> **Records to use**
────────
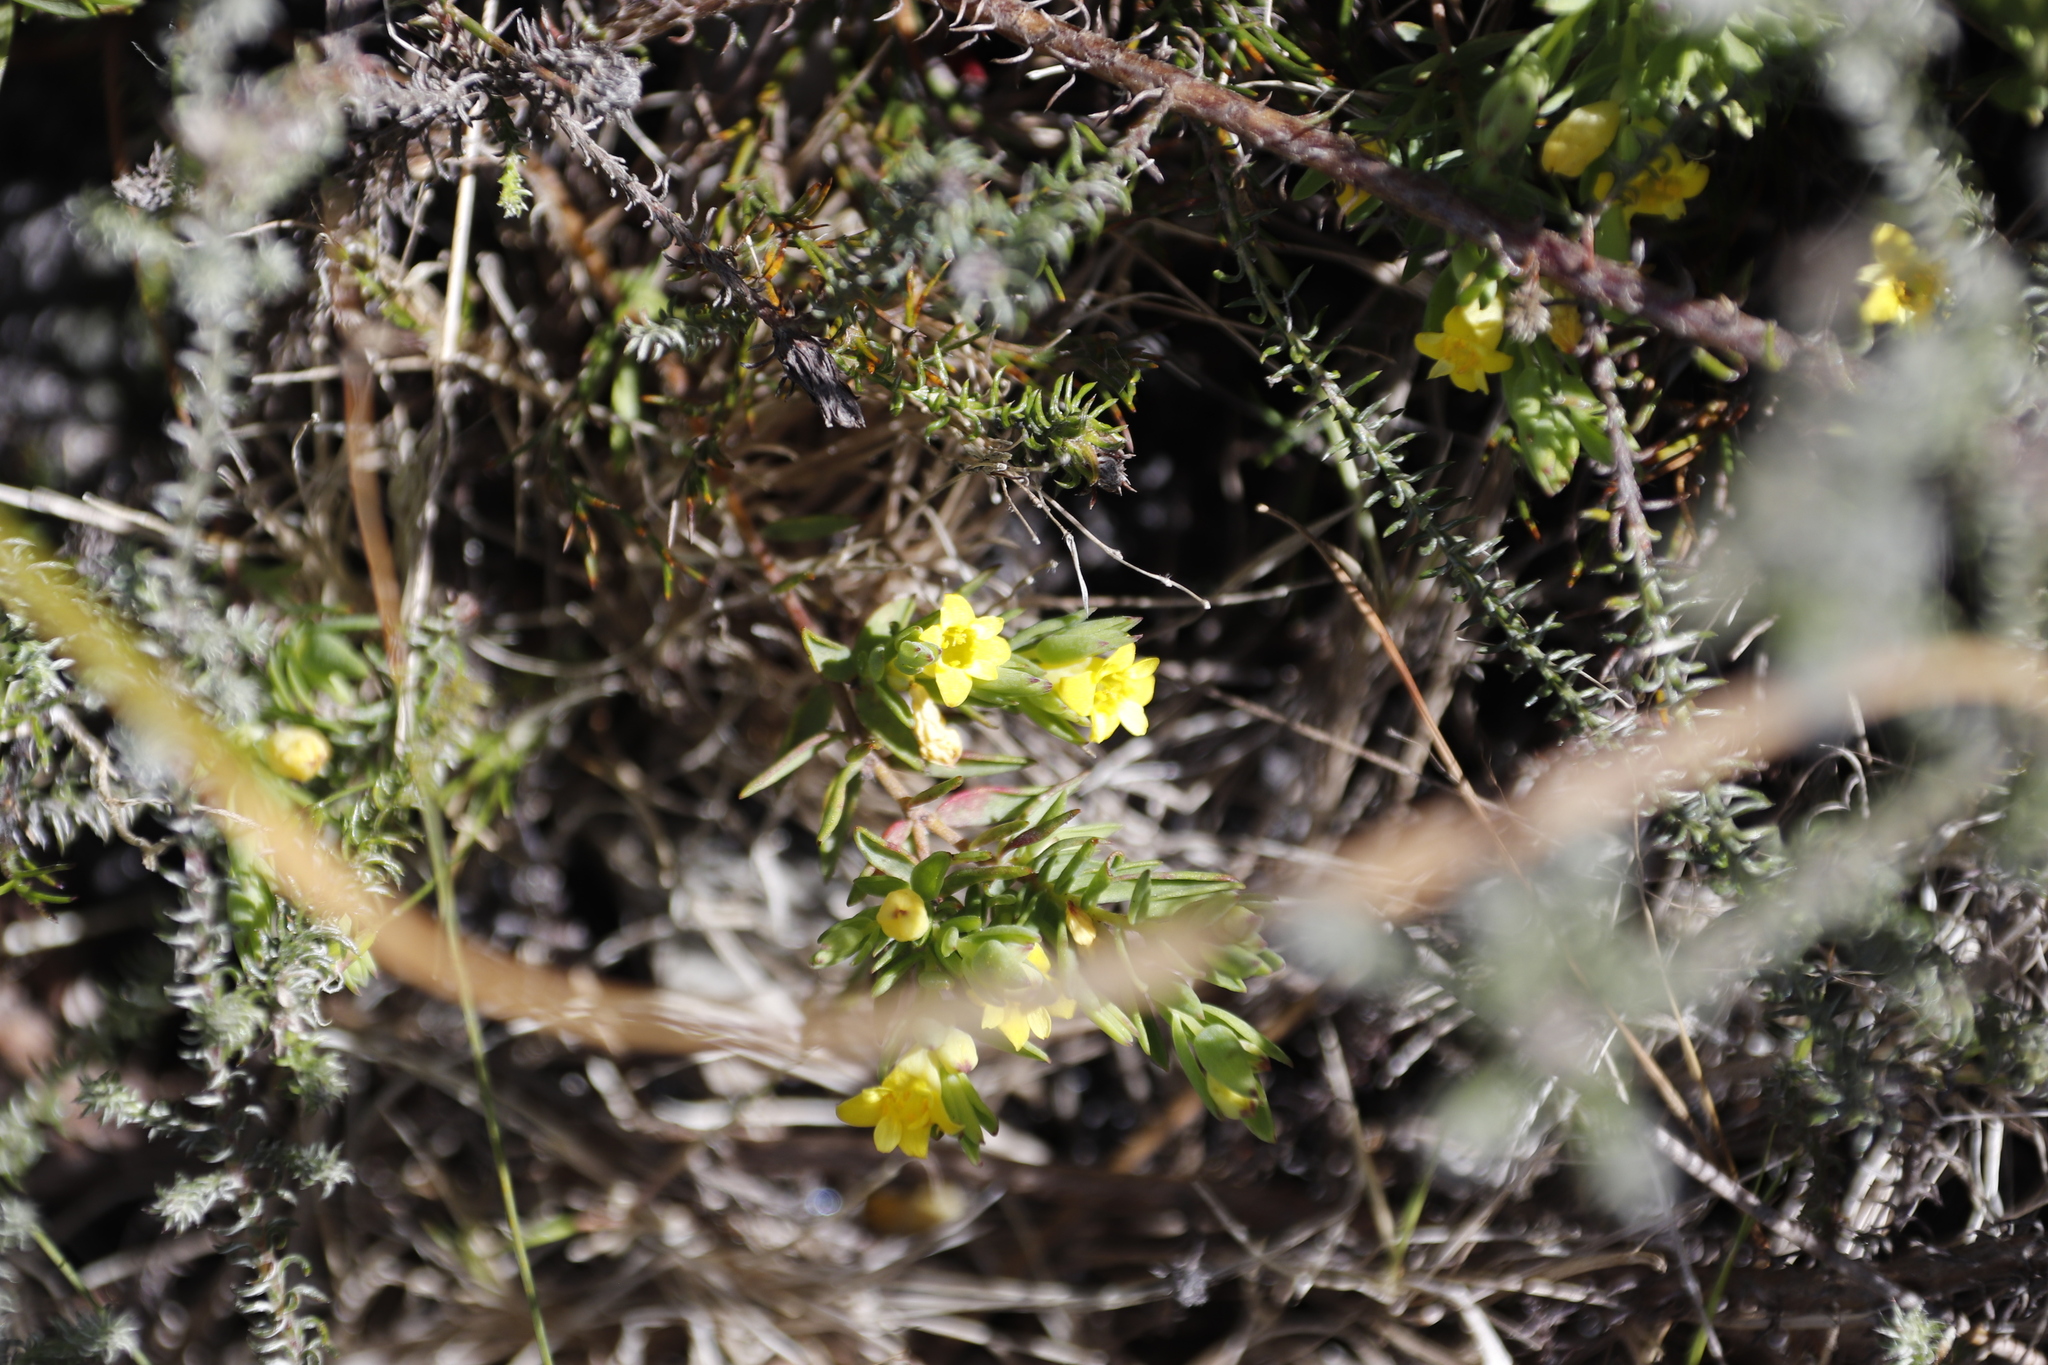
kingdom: Plantae
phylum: Tracheophyta
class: Magnoliopsida
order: Malvales
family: Thymelaeaceae
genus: Gnidia
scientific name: Gnidia juniperifolia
────────
> **Brief**
Repeat every line of text in the data above word for word, leaving out the pictures.

> **Written answer**
kingdom: Plantae
phylum: Tracheophyta
class: Magnoliopsida
order: Malvales
family: Thymelaeaceae
genus: Gnidia
scientific name: Gnidia juniperifolia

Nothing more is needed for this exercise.